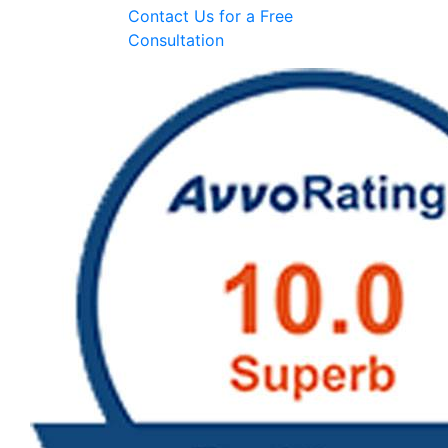
Contact Us for a
Free
Consultation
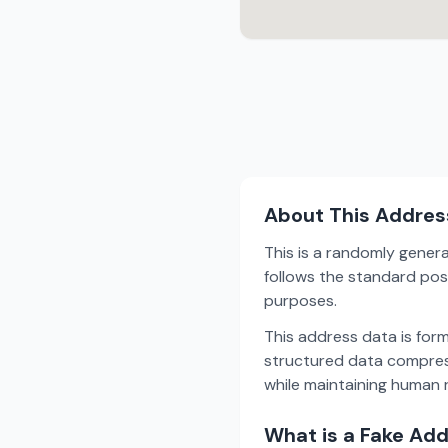
About This Addres
This is a randomly gener
follows the standard pos
purposes.
This address data is for
structured data compress
while maintaining human r
What is a Fake Ad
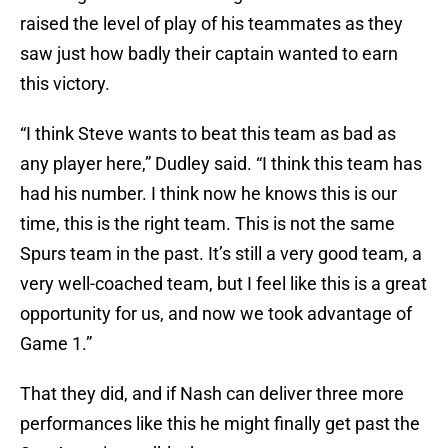
raised the level of play of his teammates as they
saw just how badly their captain wanted to earn
this victory.
“I think Steve wants to beat this team as bad as
any player here,” Dudley said. “I think this team has
had his number. I think now he knows this is our
time, this is the right team. This is not the same
Spurs team in the past. It’s still a very good team, a
very well-coached team, but I feel like this is a great
opportunity for us, and now we took advantage of
Game 1.”
That they did, and if Nash can deliver three more
performances like this he might finally get past the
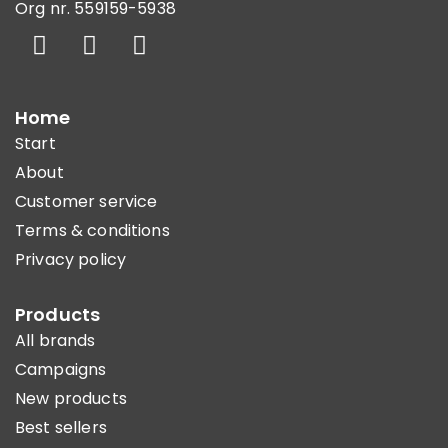
Org nr. 559159-5938
Home
Start
About
Customer service
Terms & conditions
Privacy policy
Products
All brands
Campaigns
New products
Best sellers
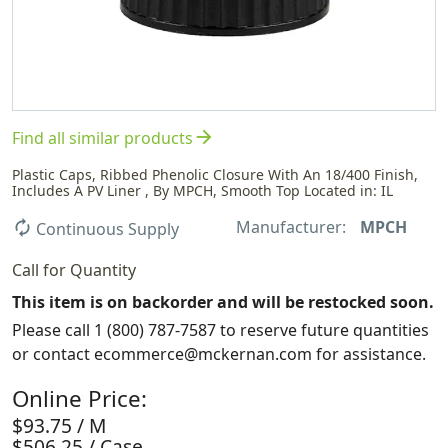
arrow_forward
Find all similar products
Plastic Caps, Ribbed Phenolic Closure With An 18/400 Finish,
Includes A PV Liner , By MPCH, Smooth Top Located in: IL
Manufacturer:
MPCH
autorenew
Continuous Supply
Call for Quantity
This item is on backorder and will be restocked soon.
Please call 1 (800) 787-7587 to reserve future quantities
or contact ecommerce@mckernan.com for assistance.
Online Price:
$93.75 / M
$506.25 / Case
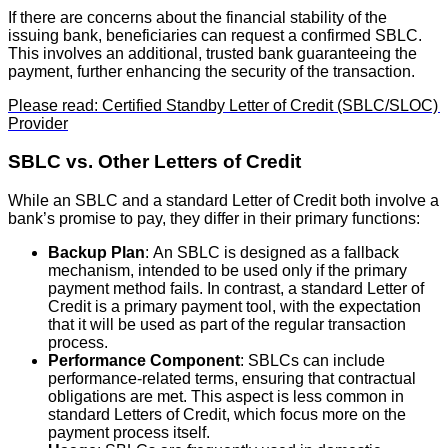
If there are concerns about the financial stability of the
issuing bank, beneficiaries can request a confirmed SBLC.
This involves an additional, trusted bank guaranteeing the
payment, further enhancing the security of the transaction.
Please read: Certified Standby Letter of Credit (SBLC/SLOC)
Provider
SBLC vs. Other Letters of Credit
While an SBLC and a standard Letter of Credit both involve a
bank’s promise to pay, they differ in their primary functions:
Backup Plan
: An SBLC is designed as a fallback
mechanism, intended to be used only if the primary
payment method fails. In contrast, a standard Letter of
Credit is a primary payment tool, with the expectation
that it will be used as part of the regular transaction
process.
Performance Component
: SBLCs can include
performance-related terms, ensuring that contractual
obligations are met. This aspect is less common in
standard Letters of Credit, which focus more on the
payment process itself.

▬▬▬

## Task instructions
Could you reproduce every record above exactly, leaving out any pictures?

## Response area
Contact Us for a
Free
Consultation
About This Addres
This is a randomly gener
follows the standard pos
purposes.
This address data is for
structured data compress
while maintaining human r
What is a Fake Ad
raised the level of play of his teammates as they
saw just how badly their captain wanted to earn
this victory.
“I think Steve wants to beat this team as bad as
any player here,” Dudley said. “I think this team has
had his number. I think now he knows this is our
time, this is the right team. This is not the same
Spurs team in the past. It’s still a very good team, a
very well-coached team, but I feel like this is a great
opportunity for us, and now we took advantage of
Game 1.”
That they did, and if Nash can deliver three more
performances like this he might finally get past the
Org nr. 559159-5938
Home
Start
About
Customer service
Terms & conditions
Privacy policy
Products
All brands
Campaigns
New products
Best sellers
arrow_forward
Find all similar products
Plastic Caps, Ribbed Phenolic Closure With An 18/400 Finish,
Includes A PV Liner , By MPCH, Smooth Top Located in: IL
Manufacturer:
MPCH
autorenew
Continuous Supply
Call for Quantity
This item is on backorder and will be restocked soon.
Please call 1 (800) 787-7587 to reserve future quantities
or contact ecommerce@mckernan.com for assistance.
Online Price:
$93.75 / M
$506.25 / Case
If there are concerns about the financial stability of the
issuing bank, beneficiaries can request a confirmed SBLC.
This involves an additional, trusted bank guaranteeing the
payment, further enhancing the security of the transaction.
Please read: Certified Standby Letter of Credit (SBLC/SLOC)
Provider
SBLC vs. Other Letters of Credit
While an SBLC and a standard Letter of Credit both involve a
bank’s promise to pay, they differ in their primary functions:
Backup Plan
: An SBLC is designed as a fallback
mechanism, intended to be used only if the primary
payment method fails. In contrast, a standard Letter of
Credit is a primary payment tool, with the expectation
that it will be used as part of the regular transaction
process.
Performance Component
: SBLCs can include
performance-related terms, ensuring that contractual
obligations are met. This aspect is less common in
standard Letters of Credit, which focus more on the
payment process itself.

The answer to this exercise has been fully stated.